I shared this bat one on Facebook and it got a lot of laugh emojis. But I don’t think it’s funny, I think it’s really sweet and precious. No, I’m not hormonal. I don’t think I am, at least.

These comics were not posted together. I guess I just have a theme…

And we close with cursing parrots. So after I saw this, I did some research on these parrots. So they knew that cursing got a good response from the stupid humans so it only encouraged them to do it more. And then they’d laugh at people. Parrot squad GOALS. So, as I recall, the zoo split them up and mixed them with other parrots hoping they’d move on from cursing. But they started teaching their new parrots friends the bad words. So they had to roll back and take them out of that populace and put them back together. As I recall, the zoo put them back on display together again to curse at humans all day long. They now reside alone away from the other birds down a long sidewalk with warnings about the adult content ahead. I want to visit them.

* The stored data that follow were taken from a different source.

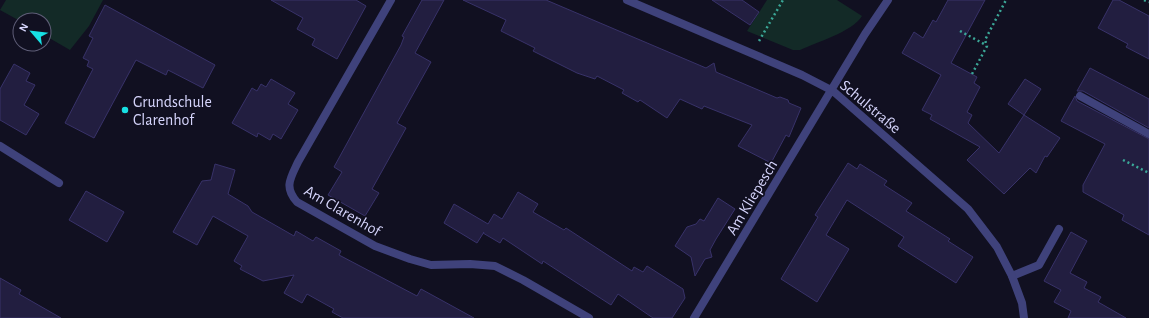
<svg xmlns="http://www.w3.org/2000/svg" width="1149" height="318" viewBox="0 0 1149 318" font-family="'Alegreya Sans',sans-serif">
<rect width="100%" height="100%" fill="#111021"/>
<!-- green -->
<path fill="#132a27" d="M6,0H103L89,26L70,50L44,35V20L20,21L0,10Z
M767,0H837L862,16C852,32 817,42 800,50H793L747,31Z"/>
<!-- building -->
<path fill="#221e40" stroke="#383269" d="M271,0H356L366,6L337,59L312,45L315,39L297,29L303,18Z
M422,0H444L415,53L431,62L397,123L406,128L372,189L379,193L365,216L328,195L342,172L334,167L401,45L404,37L402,36Z
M463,0H546L706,68L714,63L716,72L777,98L780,97L788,100L789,103L801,108L789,137L786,135L771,163L738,146L752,125L704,106L702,109L680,99L667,118L640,100L638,102L622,93L624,90L597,76L595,79L577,73L533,51L535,48L501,31L506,20Z
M712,0H742L759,12L750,25Z
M948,0H985L951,63L977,77L974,83L980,87L967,112L972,115L968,123L999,153L1024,115L1008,104L1025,79L1041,89L1024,115L1060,138L1047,157L1045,156L1036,173L1030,168L1004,194L967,160L980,147L930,119L932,115L922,110L941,75L902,53L914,32L923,38L933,20L936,22Z
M1113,0H1119L1149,16V59L1126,47L1128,44L1098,28Z
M105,5L215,65L203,88L168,70L166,75L136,60L94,138L65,123L93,69L87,66L89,61L83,58L93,38L89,36Z
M14,64L30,73L26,81L35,85L24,105L39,114L26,135L0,120V89Z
M1090,68L1149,99V128L1083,91H1077Z
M271,79L295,93L288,104L298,110L281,139L273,134L270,140L258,133L257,137L232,123L252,88L257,91L261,84L266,87Z
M1075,96L1077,101L1149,139V235L1122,220L1124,215L1083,192V185L1105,144L1061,121Z
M848,163L857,169L860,164L887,181L884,185L912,203L906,211L950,239L948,241L973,257L956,283L898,246L904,237L847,200L826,235L849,249L817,302L781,279L818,217L815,215Z
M215,164L235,170L228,194L248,206L252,212L294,236L296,231L313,241L316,237L341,251L339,255L417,296L421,289L474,318H343L332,312L334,309L307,294L302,303L284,293L294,275L263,281L240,269L242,266L234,261L248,236L213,216L197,245L173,232L202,181L211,180Z
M86,191L124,212L107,242L69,220Z
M518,192L538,204L533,212L564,230L566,228L632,271L634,267L643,272L647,266L683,289L685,298L672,318H653L618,294L611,305L543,261L542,264L503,238L500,243L483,233L484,232L477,243L444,223L454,204L488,224L494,214L502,219Z
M718,198L735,209L716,239L710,250L712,257L705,259L695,276L691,257L675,246L687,227L696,224L700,219L704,221Z
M1071,232L1087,241L1070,273L1087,282L1084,288L1101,297L1098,302L1126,318H1068L1071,311L1054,302L1061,290L1044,281Z
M0,278L21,290L19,294L61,318H0Z"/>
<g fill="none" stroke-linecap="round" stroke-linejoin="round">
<!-- path -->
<path stroke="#3ba898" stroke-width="2.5" stroke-dasharray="2 3" stroke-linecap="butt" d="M1144,0L1149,2
M960,31L986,45
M759,41L783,0
M972,74L987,46L985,40L1006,0
M1123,160L1149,173"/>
<!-- service -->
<path stroke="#3f427b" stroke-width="8" d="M1080,96L1149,134
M0,146L59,183
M1012,276L1039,265L1059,229"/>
<!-- minor -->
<path stroke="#3f427b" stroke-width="8" d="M391,0L298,162C290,179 284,187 297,202L375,246L410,259L431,265L470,264L495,266L523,280L589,318
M627,0L802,75L833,91L968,209L997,247L1012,276L1022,303L1024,318
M694,318L865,34L888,0"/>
</g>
<!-- markers -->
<circle fill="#17e0e3" stroke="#111021" stroke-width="1.5" cx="125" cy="110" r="4"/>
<g text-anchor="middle" stroke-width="3.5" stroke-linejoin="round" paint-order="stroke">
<!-- poi labels -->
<g font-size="16" fill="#d5d4fb" stroke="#111021" text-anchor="start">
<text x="133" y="107">Grundschule<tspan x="133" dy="18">Clarenhof</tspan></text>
</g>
<!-- street labels -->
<g font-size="16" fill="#d5d4fb" stroke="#111021">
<text transform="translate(871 106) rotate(40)" y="6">Schulstraße</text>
<text transform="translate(751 197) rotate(-59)" y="6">Am Kliepesch</text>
<text transform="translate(343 210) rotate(30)" y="6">Am Clarenhof</text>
</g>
</g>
<!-- north arrow -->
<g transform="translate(32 32) rotate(298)"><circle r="19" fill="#111021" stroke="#5f5e78"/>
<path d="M0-3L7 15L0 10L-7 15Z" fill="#17e0e3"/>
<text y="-6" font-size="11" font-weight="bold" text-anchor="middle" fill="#d5d4fb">N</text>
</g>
</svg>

“The parrots “swear to trigger reaction or a response” so if people look shocked or laugh, it just encourages them to do it more, he said. “With the five, one would swear and another would laugh and that would carry on,” he said.”

Then here’s the update about them getting back together:

“After mixing the parrots with some of the Friskney park’s other birds, keepers said more inhabitants were picking up the parrots’ profanities. Steve Nichols, park chief executive, said: “When they swear, we now get it in probably 15 or 20 different birds, all coming out with the wonderful language. “When this horrendous situation with Covid disappears, we’re going to be setting up a discreet blue corner with a disclaimer before you walk down the path saying, ‘it’s not our fault what you hear’.”

New friend?

“A bobcat lounges on a dog bed in San Manuel home Mon. The homeowner, who found it upon returning from work, suspects it entered through an unlocked doggie door.”

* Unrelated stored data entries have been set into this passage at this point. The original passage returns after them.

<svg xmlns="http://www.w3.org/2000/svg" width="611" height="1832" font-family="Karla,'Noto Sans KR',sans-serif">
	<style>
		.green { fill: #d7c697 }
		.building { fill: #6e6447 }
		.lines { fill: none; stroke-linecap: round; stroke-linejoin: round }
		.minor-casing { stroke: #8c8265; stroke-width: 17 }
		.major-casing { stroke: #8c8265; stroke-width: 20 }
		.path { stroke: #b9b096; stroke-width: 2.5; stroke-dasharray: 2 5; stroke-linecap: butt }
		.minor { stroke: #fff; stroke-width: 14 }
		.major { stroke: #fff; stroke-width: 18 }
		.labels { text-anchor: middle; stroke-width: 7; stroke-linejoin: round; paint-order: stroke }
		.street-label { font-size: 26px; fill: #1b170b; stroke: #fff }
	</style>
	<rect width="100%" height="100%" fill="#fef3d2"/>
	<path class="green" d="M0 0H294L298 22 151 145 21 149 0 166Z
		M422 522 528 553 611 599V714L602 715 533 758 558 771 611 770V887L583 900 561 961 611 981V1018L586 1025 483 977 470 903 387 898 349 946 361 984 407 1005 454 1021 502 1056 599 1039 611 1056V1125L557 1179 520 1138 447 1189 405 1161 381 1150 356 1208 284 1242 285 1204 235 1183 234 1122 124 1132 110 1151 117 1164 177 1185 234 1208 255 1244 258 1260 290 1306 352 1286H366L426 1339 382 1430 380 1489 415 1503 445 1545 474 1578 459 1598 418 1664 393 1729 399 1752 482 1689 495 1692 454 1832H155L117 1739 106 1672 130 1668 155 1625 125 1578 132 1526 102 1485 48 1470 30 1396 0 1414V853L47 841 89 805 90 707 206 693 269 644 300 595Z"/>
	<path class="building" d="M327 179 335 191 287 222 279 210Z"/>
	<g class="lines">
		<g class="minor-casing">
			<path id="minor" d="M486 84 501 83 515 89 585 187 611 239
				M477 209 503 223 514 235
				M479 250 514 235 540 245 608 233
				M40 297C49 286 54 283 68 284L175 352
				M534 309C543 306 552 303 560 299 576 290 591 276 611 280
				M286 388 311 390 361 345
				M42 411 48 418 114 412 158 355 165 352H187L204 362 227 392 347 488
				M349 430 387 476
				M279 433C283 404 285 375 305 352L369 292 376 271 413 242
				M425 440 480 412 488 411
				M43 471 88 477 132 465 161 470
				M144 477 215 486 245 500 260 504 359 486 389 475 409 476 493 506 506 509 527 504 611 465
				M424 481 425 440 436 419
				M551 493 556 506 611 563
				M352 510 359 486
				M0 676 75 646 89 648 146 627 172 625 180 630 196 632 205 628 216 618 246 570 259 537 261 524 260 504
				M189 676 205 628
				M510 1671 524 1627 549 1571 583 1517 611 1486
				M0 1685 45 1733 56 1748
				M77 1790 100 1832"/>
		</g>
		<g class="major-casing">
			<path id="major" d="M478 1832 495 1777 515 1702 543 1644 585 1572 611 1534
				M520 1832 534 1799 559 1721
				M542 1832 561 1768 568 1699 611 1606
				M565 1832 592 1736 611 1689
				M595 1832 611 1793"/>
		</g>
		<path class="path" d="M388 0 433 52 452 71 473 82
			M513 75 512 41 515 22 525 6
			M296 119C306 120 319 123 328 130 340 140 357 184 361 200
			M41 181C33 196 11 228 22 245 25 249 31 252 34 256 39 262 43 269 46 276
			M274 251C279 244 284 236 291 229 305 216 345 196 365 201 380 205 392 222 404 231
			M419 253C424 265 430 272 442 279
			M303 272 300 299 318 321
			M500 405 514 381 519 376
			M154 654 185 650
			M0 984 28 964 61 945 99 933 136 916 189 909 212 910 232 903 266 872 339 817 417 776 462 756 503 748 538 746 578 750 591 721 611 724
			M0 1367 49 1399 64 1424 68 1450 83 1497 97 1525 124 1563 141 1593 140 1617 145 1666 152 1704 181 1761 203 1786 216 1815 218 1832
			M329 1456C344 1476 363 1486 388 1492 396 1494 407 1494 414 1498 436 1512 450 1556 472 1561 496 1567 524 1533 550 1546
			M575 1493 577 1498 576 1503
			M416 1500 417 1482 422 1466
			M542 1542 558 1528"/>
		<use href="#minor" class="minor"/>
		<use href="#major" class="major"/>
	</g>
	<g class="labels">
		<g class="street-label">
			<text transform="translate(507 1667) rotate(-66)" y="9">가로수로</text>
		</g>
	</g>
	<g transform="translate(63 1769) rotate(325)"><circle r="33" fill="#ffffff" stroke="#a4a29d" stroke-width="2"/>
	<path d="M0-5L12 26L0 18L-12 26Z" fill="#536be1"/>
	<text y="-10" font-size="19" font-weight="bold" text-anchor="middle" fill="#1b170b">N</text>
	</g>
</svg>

Listen, I’d like to pretend that I would not approach this bobcat and would immediately go upstairs and call someone. But lets be realistic here. I’m gonna try to make friends with it. I’d be sneaking to the kitchen and throwing it raw chicken. Trying to make it my new cat. I’d be taking pictures. Hopefully, it would growl at me before it ripped my face off. THEN I’d do the right thing before it got worse. But … yeah, part of me would have hope I could befriend it.

I guess it’s a good thing I don’t have a dog door. It’s not just the bobcat either. Man give me a freaking raccoon with with creepy little fingers. I’ll hand it treats it can hold onto with his little hands. Or a FOX! Hell, yeah I want a pet fox. It’s not like I went out and caught it — it came to ME. It wants to live here.